Tudo isso deve significar que estamos perante um processo de reavaliação em marcha. Nos regressos que se fazem, também, aos factos da sua biografia, desfazem-se clichés ou “verdades” fundadas em mitos: Sautet foi um produto da pequena burguesia da banlieue, flirtou com o Partido Comunista, onde esteve filiado até aos anos 50 mas continuou a ser um homem de esquerda — e não era nada suave, ao que parece, já que se era afectuoso para com a sua família de cinema, os técnicos, argumentistas e actores que o acompanhavam (Romy Schneider dizia que fora o realizador máximo com quem trabalhara), tinha momentos de brutalidade. Piccoli usou isso como âncora para o ajudar nas cenas de Vincent, François, Paul... et Les Autres em que, às oito da manhã, tinha de simular no plateau uma personagem colérica.

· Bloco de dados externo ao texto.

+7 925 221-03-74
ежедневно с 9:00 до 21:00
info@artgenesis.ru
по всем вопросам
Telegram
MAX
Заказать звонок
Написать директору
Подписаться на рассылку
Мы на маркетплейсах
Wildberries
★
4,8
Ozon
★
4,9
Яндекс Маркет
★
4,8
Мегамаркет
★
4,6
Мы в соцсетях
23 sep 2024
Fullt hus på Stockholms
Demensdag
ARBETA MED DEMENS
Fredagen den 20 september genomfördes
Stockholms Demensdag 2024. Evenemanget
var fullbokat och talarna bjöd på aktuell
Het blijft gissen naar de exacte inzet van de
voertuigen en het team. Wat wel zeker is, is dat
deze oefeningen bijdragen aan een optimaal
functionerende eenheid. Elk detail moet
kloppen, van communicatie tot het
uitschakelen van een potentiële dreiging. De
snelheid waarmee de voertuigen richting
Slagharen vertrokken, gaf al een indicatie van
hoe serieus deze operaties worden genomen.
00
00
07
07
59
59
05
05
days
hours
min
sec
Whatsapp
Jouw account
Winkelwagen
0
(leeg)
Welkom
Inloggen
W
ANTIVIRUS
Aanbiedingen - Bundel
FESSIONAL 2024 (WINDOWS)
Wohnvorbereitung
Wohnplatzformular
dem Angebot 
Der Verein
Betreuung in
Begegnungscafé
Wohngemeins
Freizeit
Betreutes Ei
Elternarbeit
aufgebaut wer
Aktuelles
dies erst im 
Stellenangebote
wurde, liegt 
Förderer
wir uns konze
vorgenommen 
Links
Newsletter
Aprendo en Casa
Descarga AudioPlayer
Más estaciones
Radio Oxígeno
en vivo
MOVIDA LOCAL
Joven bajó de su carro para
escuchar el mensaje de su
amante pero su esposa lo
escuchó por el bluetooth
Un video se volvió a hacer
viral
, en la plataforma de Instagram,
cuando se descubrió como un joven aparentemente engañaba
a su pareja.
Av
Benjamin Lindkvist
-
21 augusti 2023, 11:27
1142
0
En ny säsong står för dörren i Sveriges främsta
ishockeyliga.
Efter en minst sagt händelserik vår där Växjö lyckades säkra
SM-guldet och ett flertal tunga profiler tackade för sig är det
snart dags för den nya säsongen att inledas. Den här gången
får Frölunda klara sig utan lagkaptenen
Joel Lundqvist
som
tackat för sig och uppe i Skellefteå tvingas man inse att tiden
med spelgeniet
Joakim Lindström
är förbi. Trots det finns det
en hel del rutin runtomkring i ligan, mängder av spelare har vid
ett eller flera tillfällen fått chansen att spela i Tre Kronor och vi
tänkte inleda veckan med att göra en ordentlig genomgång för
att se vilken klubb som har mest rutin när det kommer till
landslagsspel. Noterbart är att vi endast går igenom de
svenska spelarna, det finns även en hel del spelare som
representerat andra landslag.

O mundo que Sautet retrata é um mundo misto, o tecido que se movimentava nos cafés das periferias francesas onde ele cresceu. Isso fascina alguém como Abdellatif Kechiche, cineasta franco-tunisino que, numa entrevista ao Ípsilon a propósito da estreia em Portugal do seu A Vida de Adèle, assumia a influência dessa obra. A surpresa de o ver a destacar um realizador que foi fechado na gaiola do cinéma de papa e de uma qualité française desfaz-se quando se experimenta a música do cinema de Sautet. Une Histoire Simple, de 1978, e Vincent, François, Paul... et Les Autres são os favoritos de Abdellatif, que admira ainda outro, um título geralmente não muito amado: Garçon!, de 1983, com Yves Montand. Até se podem traçar hipóteses de aproximação entre os dois cineastas: um percurso também da periferia em direcção a um centro, o que no caso de Kechiche é, mais do que o sucesso de A Vida de Adèle, a imobilização numa espécie de género com tradições francesas, o do filme sobre a educação sentimental; ainda, e sobretudo, o fascínio por um cinema de raiz popular, que fale das pessoas e dos seus problemas, que misture o social e o íntimo numa musicalidade coral e que faça isso chegar ao maior número de espectadorfes — é a utopia que está em O Segredo de um Cuscuz (2007), por exemplo, o filme de Kechiche que mais vibra com o desejo de convocar para a sala pessoas e mundos distantes das vidas desse filme.

“O pintor das nossas almas”, chamou-lhe Michel Piccoli. “Garder le Calme!!! Devant la Dissonance!!!” é o seu epitáfio, gravado na pedra tumular do cemitério de Montparnasse.